Work task: The listing that follows must be given again in full and exactly.

Source material:
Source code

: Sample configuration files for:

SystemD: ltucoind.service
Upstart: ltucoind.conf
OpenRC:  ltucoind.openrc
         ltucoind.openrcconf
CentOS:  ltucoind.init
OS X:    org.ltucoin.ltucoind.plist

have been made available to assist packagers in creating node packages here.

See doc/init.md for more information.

Response to this exercise:
Source code

: Sample configuration files for:

SystemD: ltucoind.service
Upstart: ltucoind.conf
OpenRC:  ltucoind.openrc
         ltucoind.openrcconf
CentOS:  ltucoind.init
OS X:    org.ltucoin.ltucoind.plist

have been made available to assist packagers in creating node packages here.

See doc/init.md for more information.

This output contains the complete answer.